Procter & Gamble plans to manufacture products for the Indian market locally, moving away from its decade-old strategy of importing a substantial proportion of goods, as the world's largest consumer goods maker seeks to emulate the cost structure of Hindustan Unilever Ltd (HUL) At present, a substantial chunk of its goods including skincare brand Olay and baby diaper brand Pampers are imported into the Indian market, which is an expensive proposition, according to the company.

More local production will result in P&G making products at low cost, that could translate into affordable products from the company, which has so far focused primarily on premium and mass premium products.

"You should expect a large part of production locally in the long term, so that most of them are 'made in India' products, given the growing size and scale of our business," said Tapan Buch, chief financial officer at P&G Hygiene and Healthcare Ltd. Buch did not give the percentage of products currently being made outside India. In early 2000, P&G had started shifting production to low cost South East Asian countries from the US, closer to growth markets such as China and India.

In a board meeting during first week of November, P&G Home Products, the unlisted unit the Cincinnati based consumer goods maker, approved an investment plan of Rs 360 crore in its unlisted arm. Earlier, in May, the company had approved an investment of Rs 345 crore, and this combined fund infusion of Rs 700 crore will be P&G's largest investment in India in a single year.

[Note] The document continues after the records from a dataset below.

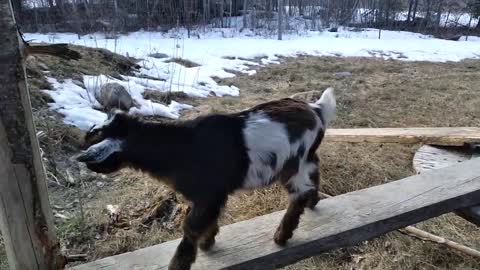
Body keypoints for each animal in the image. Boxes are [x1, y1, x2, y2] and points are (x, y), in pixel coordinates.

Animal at [76, 87, 338, 268]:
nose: (84, 158)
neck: (181, 148)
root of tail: (316, 110)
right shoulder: (211, 196)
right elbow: (207, 220)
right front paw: (208, 242)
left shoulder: (209, 194)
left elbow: (191, 227)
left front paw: (180, 263)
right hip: (307, 157)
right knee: (314, 174)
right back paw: (313, 202)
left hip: (293, 162)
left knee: (299, 193)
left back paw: (281, 236)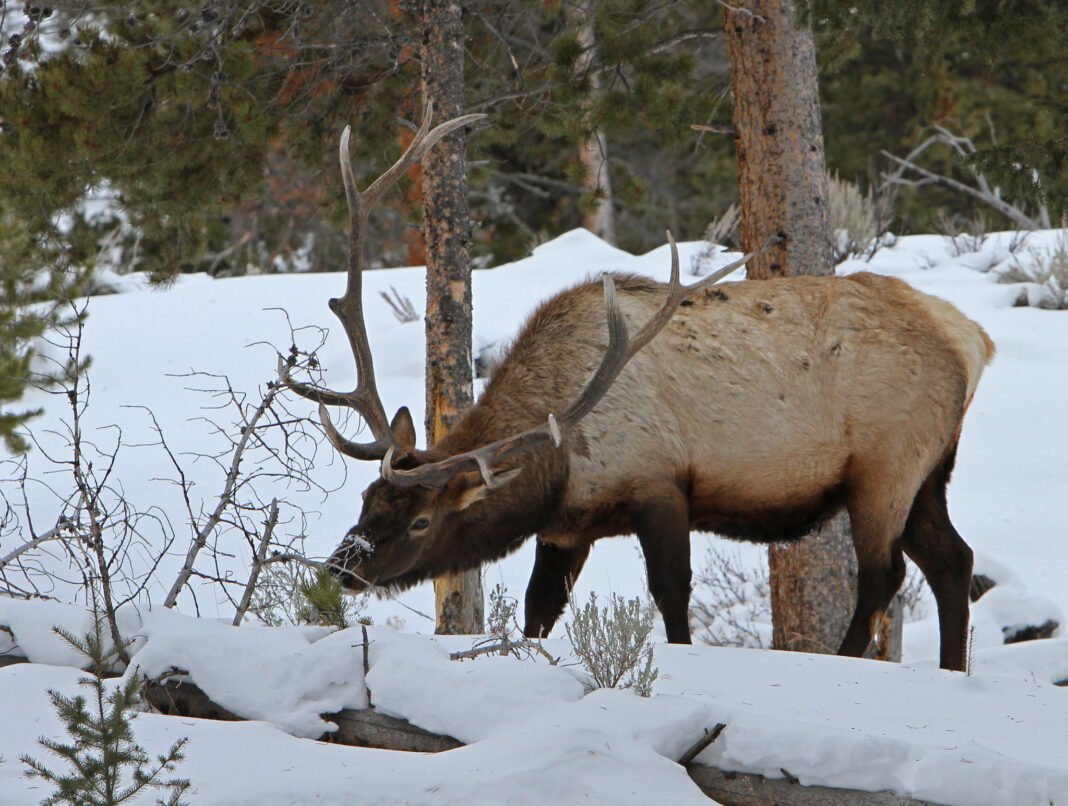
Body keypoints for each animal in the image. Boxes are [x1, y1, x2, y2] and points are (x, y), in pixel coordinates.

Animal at [290, 108, 991, 674]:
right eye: (367, 499)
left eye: (421, 520)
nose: (340, 568)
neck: (559, 459)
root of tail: (972, 340)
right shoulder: (569, 525)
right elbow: (538, 609)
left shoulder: (660, 484)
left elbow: (672, 599)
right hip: (929, 471)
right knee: (953, 561)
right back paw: (953, 672)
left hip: (885, 466)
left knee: (884, 575)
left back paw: (846, 662)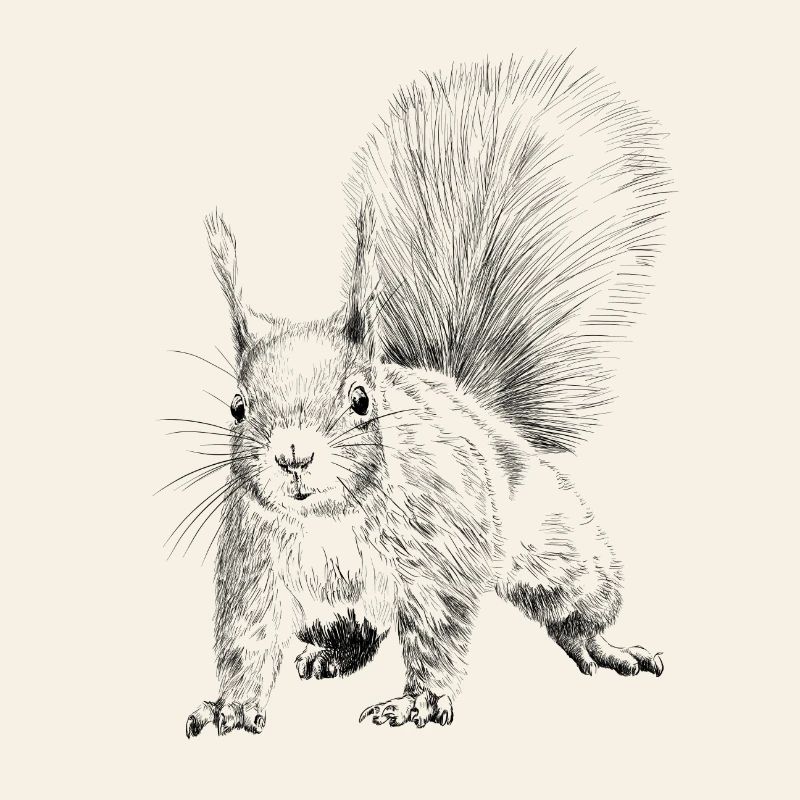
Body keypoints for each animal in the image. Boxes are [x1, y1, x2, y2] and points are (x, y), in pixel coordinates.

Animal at [182, 55, 670, 737]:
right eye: (237, 407)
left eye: (362, 400)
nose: (293, 457)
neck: (328, 519)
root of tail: (467, 397)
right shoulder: (253, 564)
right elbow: (245, 638)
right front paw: (229, 706)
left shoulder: (441, 549)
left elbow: (438, 629)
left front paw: (417, 702)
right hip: (329, 608)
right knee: (356, 633)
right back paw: (330, 655)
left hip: (553, 538)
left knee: (576, 595)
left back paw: (602, 644)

Buch said the money will primarily go into sprucing up its existing multi-product manufacturing facility so that it can execute its strategy of reaching out to 'more consumers, in more parts of India, more completely.'

"The funds will be utilized to expand our manufacturing base, primarily at Bhopal in Madhya Pradesh. The investments will be broad based in terms of categories and will purely depend on how capital intensive each segment is at the moment," Buch said. "For instance, we could invest more on baby care products as a major part of it is imported."

An industry executive said Procter & Gamble (P&G) is scouting for land in Hyderabad and Chennai to set up two factories, but the company did not confirm it.

Traditionally P&G in India have been focusing on premium brands Head & Shoulders, Ariel and Pantene, which are its cash cow and generates over 60% of its total revenues.

But now, P&G is planning to target consumers across the pyramid, with products in laundry, hair and skin care straddling several pricepoints.

It has doubled its distribution reach over the past couple of years and now has a direct reach of 1.3 million outlets, against HUL's direct reach of 1.6 million outlets.

"Although India is only a small part of P&G's current portfolio, they are very focused on becoming more present in the emerging markets.

India is a key priority for it as it continues to grow well-a growing population with growing incomes," said Ali Dibadj, senior analyst from US brokerage firm Sanford Bernstein.

While developing markets account for just 30% of global sales for P&G, arch rival Unilever earns more than half of its revenues from India, Brazil, Indonesia, South Africa, China and Vietnam.

P&G Global Chairman & CEO Robert McDonald's stated goal is to garner 800 million new customers by 2015, most of them from Asia and Africa.

The target consumer in these markets is those earning less than Rs 100, or $2, a day. P&G has three subsidiaries in India. Two of its listed companies are Procter & Gamble Health & Hygiene, which markets feminine hygiene brand Whisper, and Vicks anti-cold balm and lozenges, and Gillette India, maker of razors and other shaving products.